Mirror and Mail face contempt trial over Dowler stories

The Attorney General has won permission to bring contempt of court proceedings against two national newspapers over the coverage of Levi Bellfield’s conviction for the murder and abduction of Walton-on-Thames schoolgirl Milly Dowler.

Two judges at the High Court in London gave the go-ahead to Dominic Grieve QC to bring action against the Daily Mail and Daily Mirror.

Bellfield was convicted on 23 June this year of abducting and murdering 13-year-old Milly. The jury still had to reach a verdict on a second charge – that the day before he snatched Milly from a street in Walton-on-Thames, Surrey, in 2002, he had attempted to abduct Rachel Cowles, then aged 11.

But on 24 June the trial judge, Mr Justice Wilkie, discharged the jury from returning a verdict on the charge relating to Cowles, saying that the publicity following Bellfield’s murder conviction was so prejudicial that the jury could no longer be expected to consider it.

Lord Justice Moore-Bick and Justice Bean heard argument on Tuesday on behalf of the two newspapers that their publications would not have created a “substantial risk of serious prejudice”.

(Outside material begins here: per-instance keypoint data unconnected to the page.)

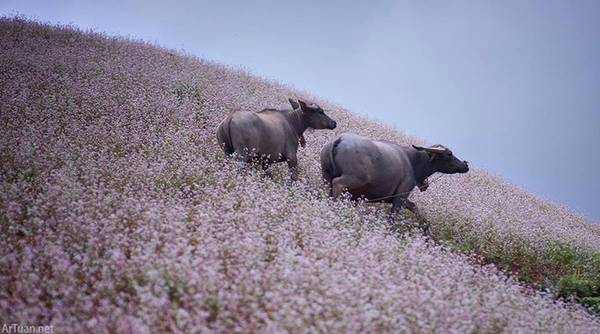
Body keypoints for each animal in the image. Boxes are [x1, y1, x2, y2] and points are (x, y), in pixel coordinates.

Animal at [324, 134, 468, 215]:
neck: (412, 161)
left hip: (325, 176)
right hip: (354, 179)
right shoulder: (401, 196)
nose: (465, 165)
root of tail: (339, 140)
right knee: (338, 183)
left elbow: (416, 210)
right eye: (449, 154)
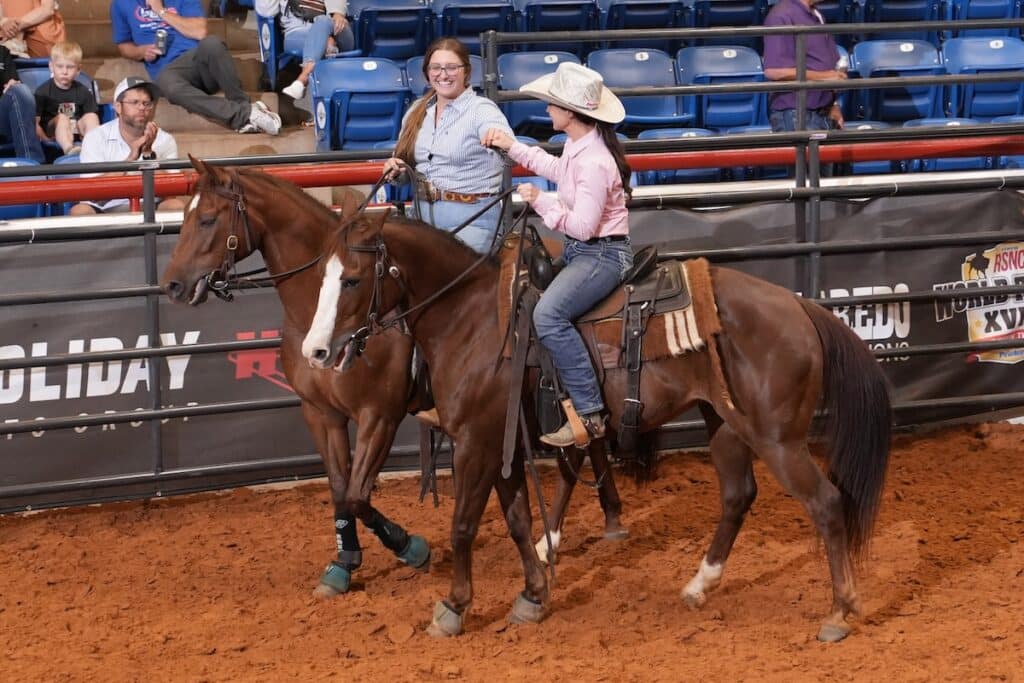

But the judges, who only had to decide at this stage whether the Attorney General has an “arguable” case against them, granted permission. A full hearing of the contempt allegations will now be held at a date to be fixed.

David Perry QC, for the Attorney General, said it was right to point out that the trial judge discharged the jury on the basis of what he had described as the “avalanche” of publicity, rather than focusing on any particular publication.

He told the two judges that the Daily Mail and Daily Mirror published articles which “vilified the defendant by reference to material that was not before the jury as a result of anything that had been said in the trial”.

The judges heard submissions on behalf of the newspapers in contesting the application that in such an “unusual” case, where jurors knew he had committed other murders, the Attorney General could not prove his case to the “criminal standard”. They said it was not arguable that the publications could have created a substantial risk of serious prejudice.

Lord Justice Moore-Bick said the application by the Attorney General was for “permission to apply for orders of committal or other appropriate remedy” against the publishers of the two newspapers. Announcing the decision of the court, he said: “We have reached the conclusion that it cannot be said that there is no real prospect of an application succeeding.”